We are happy to announce that our article: “Per-channel energy normalization: Why and How” is featured in the latest issue of IEEE Signal Processing Letters.

In the context of automatic speech recognition and acoustic event detection, an adaptive procedure named per-channel energy normalization (PCEN) has recently shown to outperform the pointwise logarithm of mel-frequency spectrogram (logmelspec) as an acoustic frontend. This article investigates the adequacy of PCEN for spectrogram-based pattern recognition in far-field noisy recordings, both from theoretical and practical standpoints. First, we apply PCEN on various datasets of natural acoustic environments and find empirically that it Gaussianizes distributions of magnitudes while decorrelating frequency bands. Secondly, we describe the asymptotic regimes of each component in PCEN: temporal integration, gain control, and dynamic range compression. Thirdly, we give practical advice for adapting PCEN parameters to the temporal properties of the noise to be mitigated, the signal to be enhanced, and the choice of time-frequency representation. As it converts a large class of real-world soundscapes into additive white Gaussian noise (AWGN), PCEN is a computationally efficient frontend for robust detection and classification of acoustic events in heterogeneous environments.
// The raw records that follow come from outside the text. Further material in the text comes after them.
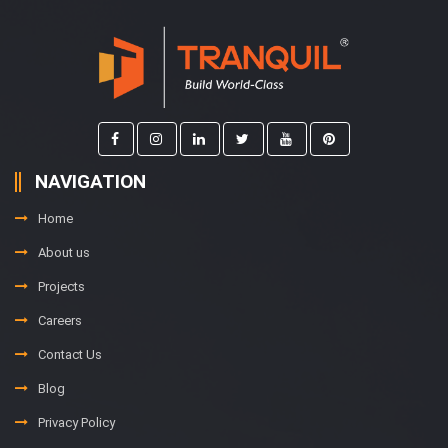
NAVIGATION
Home
About us
Projects
Careers
Contact Us
Blog
Privacy Policy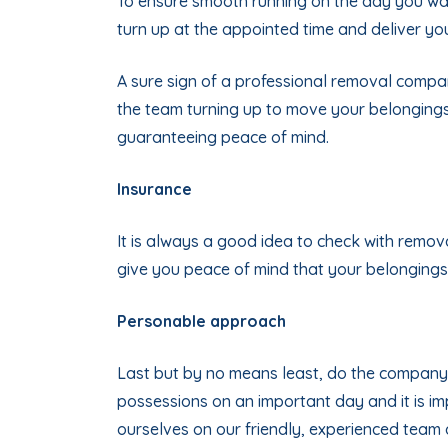
To ensure smooth running on the day you wa
turn up at the appointed time and deliver yo
A sure sign of a professional removal company 
the team turning up to move your belonging
guaranteeing peace of mind.
Insurance
It is always a good idea to check with remova
give you peace of mind that your belongings
Personable approach
Last but by no means least, do the company 
possessions on an important day and it is i
ourselves on our friendly, experienced team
Per-channel energy normalization: Why and How
V. Lostanlen, J. Salamon, M. Cartwright, B. McFee, A. Farnsworth, S. Kelling, and J. P. Bello
In IEEE Signal Processing Letters, vol. 26, no. 1, pp. 39-43, January 2019.
[PDF][IEEE][Companion website][BibTeX][Copyright]

Below is a plot from our paper comparing the application of log vs PCEN on a mel-spectrogram computed from an audio recording captured by a remote acoustic sensor for avian flight call detection (as part of our BirdVox project). In the top plot (log) we clearly see energy from undesired noise sources such as insects and a car, whereas in the bottom plot (PCEN) we see these confounding factors have been attenuated, while the flight calls we wish to detect (which appear as very short chirps) are kept.

A soundscape comprising bird calls, insect stridulations, and a passing vehicle. %, as recorded from an omnidirectional acoustic sensor. The logarithmic transformation of the mel-frequency spectrogram (a) maps all magnitudes to a decibel-like scale, whereas per-channel energy normalization (b) enhances transient events (bird calls) while discarding stationary noise (insects) as well as slow changes in loudness (vehicle). Data provided by BirdVox.